WHAT TO PRODUCE:
Produce word for word the lines of the data below running from the one that has "M1162 445 1166 447 1197 488" to the one that has "M1086 9 1130", inclusive, and no others.

Stored data:
··········

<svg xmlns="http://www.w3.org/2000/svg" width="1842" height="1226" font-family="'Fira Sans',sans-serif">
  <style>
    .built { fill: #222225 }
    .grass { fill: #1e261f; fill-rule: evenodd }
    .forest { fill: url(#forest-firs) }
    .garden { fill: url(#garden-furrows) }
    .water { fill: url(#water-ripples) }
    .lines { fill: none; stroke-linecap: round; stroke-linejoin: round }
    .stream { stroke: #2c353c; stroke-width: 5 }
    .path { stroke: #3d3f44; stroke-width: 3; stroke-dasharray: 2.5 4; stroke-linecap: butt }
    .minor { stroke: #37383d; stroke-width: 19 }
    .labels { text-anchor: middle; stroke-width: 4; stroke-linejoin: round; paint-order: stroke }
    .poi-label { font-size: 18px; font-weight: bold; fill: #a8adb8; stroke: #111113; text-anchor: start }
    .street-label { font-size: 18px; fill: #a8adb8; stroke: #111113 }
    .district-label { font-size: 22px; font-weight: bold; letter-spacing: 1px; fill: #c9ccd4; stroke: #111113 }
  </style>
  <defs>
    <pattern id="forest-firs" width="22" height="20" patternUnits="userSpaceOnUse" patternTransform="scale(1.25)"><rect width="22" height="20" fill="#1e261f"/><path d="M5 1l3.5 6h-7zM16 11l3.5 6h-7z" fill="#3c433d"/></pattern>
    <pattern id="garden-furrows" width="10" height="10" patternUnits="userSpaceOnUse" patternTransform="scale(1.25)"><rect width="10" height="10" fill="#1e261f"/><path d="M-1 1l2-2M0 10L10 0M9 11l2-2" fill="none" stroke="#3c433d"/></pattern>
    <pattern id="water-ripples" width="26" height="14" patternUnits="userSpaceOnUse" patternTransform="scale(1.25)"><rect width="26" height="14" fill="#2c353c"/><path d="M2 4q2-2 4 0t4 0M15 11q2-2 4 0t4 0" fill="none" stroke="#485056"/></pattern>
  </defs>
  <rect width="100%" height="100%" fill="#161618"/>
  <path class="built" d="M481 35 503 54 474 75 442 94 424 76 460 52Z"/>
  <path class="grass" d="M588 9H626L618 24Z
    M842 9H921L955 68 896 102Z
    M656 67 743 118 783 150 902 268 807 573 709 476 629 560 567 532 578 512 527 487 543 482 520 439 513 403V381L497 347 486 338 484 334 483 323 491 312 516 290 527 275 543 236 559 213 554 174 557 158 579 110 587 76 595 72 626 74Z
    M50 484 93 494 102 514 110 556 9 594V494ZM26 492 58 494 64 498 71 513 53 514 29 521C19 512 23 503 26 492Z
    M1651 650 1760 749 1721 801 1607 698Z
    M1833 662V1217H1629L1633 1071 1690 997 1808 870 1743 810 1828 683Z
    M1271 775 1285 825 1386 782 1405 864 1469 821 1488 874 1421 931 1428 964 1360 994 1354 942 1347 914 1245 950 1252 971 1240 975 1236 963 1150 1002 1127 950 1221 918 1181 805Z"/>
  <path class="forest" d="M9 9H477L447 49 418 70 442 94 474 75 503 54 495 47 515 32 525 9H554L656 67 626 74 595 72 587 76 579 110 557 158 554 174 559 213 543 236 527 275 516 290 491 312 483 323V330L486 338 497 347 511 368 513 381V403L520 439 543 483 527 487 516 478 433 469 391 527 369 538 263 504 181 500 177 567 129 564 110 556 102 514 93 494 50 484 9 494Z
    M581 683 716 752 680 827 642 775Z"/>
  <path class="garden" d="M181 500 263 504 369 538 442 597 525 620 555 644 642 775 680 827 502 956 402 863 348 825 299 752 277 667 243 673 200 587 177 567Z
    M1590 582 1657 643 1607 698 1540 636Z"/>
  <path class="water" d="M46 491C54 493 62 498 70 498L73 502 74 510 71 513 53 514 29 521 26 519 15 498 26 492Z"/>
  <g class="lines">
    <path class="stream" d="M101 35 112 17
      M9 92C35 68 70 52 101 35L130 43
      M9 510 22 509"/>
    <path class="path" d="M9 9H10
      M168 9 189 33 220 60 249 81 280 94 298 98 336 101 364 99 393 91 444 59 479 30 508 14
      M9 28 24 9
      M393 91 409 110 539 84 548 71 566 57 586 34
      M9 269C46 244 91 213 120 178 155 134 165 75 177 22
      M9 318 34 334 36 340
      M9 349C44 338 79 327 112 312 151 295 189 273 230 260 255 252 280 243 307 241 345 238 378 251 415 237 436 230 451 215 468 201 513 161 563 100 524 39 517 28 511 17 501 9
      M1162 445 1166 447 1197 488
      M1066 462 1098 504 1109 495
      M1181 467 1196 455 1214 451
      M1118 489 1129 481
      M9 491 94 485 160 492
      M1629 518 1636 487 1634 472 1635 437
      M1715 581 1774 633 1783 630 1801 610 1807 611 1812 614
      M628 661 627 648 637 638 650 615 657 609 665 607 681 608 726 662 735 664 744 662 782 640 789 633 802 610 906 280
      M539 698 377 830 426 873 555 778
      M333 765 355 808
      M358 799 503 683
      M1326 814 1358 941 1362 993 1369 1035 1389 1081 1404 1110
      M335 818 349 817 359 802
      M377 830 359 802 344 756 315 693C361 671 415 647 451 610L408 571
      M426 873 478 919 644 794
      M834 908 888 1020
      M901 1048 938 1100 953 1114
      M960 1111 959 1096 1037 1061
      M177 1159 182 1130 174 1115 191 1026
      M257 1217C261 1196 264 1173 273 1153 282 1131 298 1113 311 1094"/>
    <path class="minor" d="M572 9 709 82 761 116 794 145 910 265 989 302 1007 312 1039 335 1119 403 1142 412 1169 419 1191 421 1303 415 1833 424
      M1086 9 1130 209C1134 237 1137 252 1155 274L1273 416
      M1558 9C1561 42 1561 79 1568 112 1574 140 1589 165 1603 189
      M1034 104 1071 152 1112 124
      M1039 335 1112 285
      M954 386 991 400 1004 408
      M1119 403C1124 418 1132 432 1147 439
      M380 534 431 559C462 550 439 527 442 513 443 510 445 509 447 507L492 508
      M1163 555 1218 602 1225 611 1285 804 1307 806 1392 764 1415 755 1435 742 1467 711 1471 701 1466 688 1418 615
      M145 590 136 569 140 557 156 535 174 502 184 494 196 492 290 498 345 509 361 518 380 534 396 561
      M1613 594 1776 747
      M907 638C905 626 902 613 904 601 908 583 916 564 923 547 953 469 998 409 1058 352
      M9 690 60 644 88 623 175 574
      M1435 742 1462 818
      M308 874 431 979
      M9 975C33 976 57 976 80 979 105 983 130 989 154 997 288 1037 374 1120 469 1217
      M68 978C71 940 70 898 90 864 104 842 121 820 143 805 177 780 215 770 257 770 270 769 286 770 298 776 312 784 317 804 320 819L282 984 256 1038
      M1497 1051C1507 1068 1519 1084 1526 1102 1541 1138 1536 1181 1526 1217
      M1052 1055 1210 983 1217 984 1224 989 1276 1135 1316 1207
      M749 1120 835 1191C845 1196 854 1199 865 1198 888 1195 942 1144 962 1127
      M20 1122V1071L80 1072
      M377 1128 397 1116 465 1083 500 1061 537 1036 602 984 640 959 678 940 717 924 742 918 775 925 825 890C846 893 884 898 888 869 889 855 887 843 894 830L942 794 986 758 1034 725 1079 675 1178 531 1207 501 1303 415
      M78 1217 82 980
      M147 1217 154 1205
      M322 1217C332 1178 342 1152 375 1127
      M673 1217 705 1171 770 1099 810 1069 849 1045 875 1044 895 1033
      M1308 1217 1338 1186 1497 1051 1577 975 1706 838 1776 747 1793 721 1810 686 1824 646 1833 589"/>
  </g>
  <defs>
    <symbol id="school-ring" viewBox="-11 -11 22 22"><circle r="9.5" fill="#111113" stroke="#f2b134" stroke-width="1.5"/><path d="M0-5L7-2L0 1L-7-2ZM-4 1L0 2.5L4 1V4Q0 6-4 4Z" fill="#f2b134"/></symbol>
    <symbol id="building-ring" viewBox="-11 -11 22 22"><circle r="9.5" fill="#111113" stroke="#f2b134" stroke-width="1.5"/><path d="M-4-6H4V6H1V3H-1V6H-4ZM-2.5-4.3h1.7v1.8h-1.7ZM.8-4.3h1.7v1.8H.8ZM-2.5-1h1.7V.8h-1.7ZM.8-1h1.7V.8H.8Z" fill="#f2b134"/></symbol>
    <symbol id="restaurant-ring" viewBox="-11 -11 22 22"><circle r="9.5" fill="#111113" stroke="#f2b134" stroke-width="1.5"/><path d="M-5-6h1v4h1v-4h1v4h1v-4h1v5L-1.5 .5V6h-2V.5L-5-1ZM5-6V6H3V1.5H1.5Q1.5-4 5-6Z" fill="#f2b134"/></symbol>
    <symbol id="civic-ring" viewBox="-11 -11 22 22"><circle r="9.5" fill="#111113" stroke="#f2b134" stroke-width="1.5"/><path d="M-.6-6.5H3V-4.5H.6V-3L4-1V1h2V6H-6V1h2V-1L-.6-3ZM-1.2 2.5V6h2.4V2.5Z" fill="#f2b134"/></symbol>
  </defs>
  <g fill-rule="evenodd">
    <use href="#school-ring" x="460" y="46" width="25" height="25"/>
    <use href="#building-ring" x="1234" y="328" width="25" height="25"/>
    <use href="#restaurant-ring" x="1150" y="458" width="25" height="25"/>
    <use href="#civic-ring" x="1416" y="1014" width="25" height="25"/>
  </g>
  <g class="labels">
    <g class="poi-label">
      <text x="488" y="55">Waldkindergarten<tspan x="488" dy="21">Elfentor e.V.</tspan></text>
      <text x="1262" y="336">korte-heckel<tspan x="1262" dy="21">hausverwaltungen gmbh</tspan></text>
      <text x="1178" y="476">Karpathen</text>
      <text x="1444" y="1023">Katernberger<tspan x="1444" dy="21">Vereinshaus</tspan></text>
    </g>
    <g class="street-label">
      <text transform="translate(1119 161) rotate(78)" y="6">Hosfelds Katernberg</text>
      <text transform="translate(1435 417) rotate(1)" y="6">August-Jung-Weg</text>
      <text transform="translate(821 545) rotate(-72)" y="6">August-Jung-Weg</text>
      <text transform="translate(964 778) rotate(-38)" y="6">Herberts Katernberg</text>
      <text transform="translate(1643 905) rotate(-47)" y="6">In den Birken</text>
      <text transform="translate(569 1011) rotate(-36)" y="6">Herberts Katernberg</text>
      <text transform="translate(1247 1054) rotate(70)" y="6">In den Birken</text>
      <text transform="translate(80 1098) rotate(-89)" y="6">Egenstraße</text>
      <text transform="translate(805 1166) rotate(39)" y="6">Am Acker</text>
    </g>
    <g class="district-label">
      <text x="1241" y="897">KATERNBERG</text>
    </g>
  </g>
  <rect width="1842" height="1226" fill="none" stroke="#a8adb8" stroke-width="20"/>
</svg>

··········

EXERCISE SOLUTION:
      M1162 445 1166 447 1197 488
      M1066 462 1098 504 1109 495
      M1181 467 1196 455 1214 451
      M1118 489 1129 481
      M9 491 94 485 160 492
      M1629 518 1636 487 1634 472 1635 437
      M1715 581 1774 633 1783 630 1801 610 1807 611 1812 614
      M628 661 627 648 637 638 650 615 657 609 665 607 681 608 726 662 735 664 744 662 782 640 789 633 802 610 906 280
      M539 698 377 830 426 873 555 778
      M333 765 355 808
      M358 799 503 683
      M1326 814 1358 941 1362 993 1369 1035 1389 1081 1404 1110
      M335 818 349 817 359 802
      M377 830 359 802 344 756 315 693C361 671 415 647 451 610L408 571
      M426 873 478 919 644 794
      M834 908 888 1020
      M901 1048 938 1100 953 1114
      M960 1111 959 1096 1037 1061
      M177 1159 182 1130 174 1115 191 1026
      M257 1217C261 1196 264 1173 273 1153 282 1131 298 1113 311 1094"/>
    <path class="minor" d="M572 9 709 82 761 116 794 145 910 265 989 302 1007 312 1039 335 1119 403 1142 412 1169 419 1191 421 1303 415 1833 424
      M1086 9 1130 209C1134 237 1137 252 1155 274L1273 416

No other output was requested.